--- WRITTEN INSTRUCTION A ---
The forum thread below about bottling wine in old beer bottles is split into posts. Give the heading of each post, in order.

[BEGIN TEXT EXTRACT]

# Bottling into old beer bottles



## Fly*guy (Feb 2, 2009)

Has anyone tried bottling your wines in old beer bottles (375ml)? or new ones for that matter?

Neck size seems to be the same size as far as using corks is concerned, but I have heard that they may break easier then a true wine bottle... I'd appreciate any thoughts on this one


----------



## Wade E (Feb 2, 2009)

Please do not cork a beer bottle. there have been a few people who severed nerves and or tendons either corking or uncorking. Get yourself a beer capper if you want to do this, they are very cheap and so are the caps.


----------



## Fly*guy (Feb 2, 2009)

But will the beer Capper still allow me to keep the wines for extended aging periods?


----------



## Wade E (Feb 2, 2009)

I have beer in my cellar that is 3 years old and tastes better today then it ever did. It wont let it age like a cork will so I would bulk age before hand, a wine bottle and cork are better IMO though.

[END TEXT EXTRACT]
[BEGIN RECORD SET]

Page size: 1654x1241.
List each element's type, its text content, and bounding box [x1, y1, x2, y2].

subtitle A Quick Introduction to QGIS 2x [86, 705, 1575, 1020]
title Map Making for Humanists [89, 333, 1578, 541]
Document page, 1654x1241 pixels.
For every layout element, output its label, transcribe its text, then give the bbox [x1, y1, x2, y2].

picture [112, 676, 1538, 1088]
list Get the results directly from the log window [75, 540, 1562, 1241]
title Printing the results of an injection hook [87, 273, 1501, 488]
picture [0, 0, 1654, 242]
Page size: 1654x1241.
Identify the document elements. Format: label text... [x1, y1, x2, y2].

[END RECORD SET]

--- WRITTEN INSTRUCTION B ---
Duplicate all the rows above, line for line, without changing anything.

--- FULL RESPONSE A ---
1. Fly*guy (Feb 2, 2009)
2. Wade E (Feb 2, 2009)
3. Fly*guy (Feb 2, 2009)
4. Wade E (Feb 2, 2009)

--- FULL RESPONSE B ---
Page size: 1654x1241.
List each element's type, its text content, and bounding box [x1, y1, x2, y2].

subtitle A Quick Introduction to QGIS 2x [86, 705, 1575, 1020]
title Map Making for Humanists [89, 333, 1578, 541]
Document page, 1654x1241 pixels.
For every layout element, output its label, transcribe its text, then give the bbox [x1, y1, x2, y2].

picture [112, 676, 1538, 1088]
list Get the results directly from the log window [75, 540, 1562, 1241]
title Printing the results of an injection hook [87, 273, 1501, 488]
picture [0, 0, 1654, 242]
Page size: 1654x1241.
Identify the document elements. Format: label text... [x1, y1, x2, y2].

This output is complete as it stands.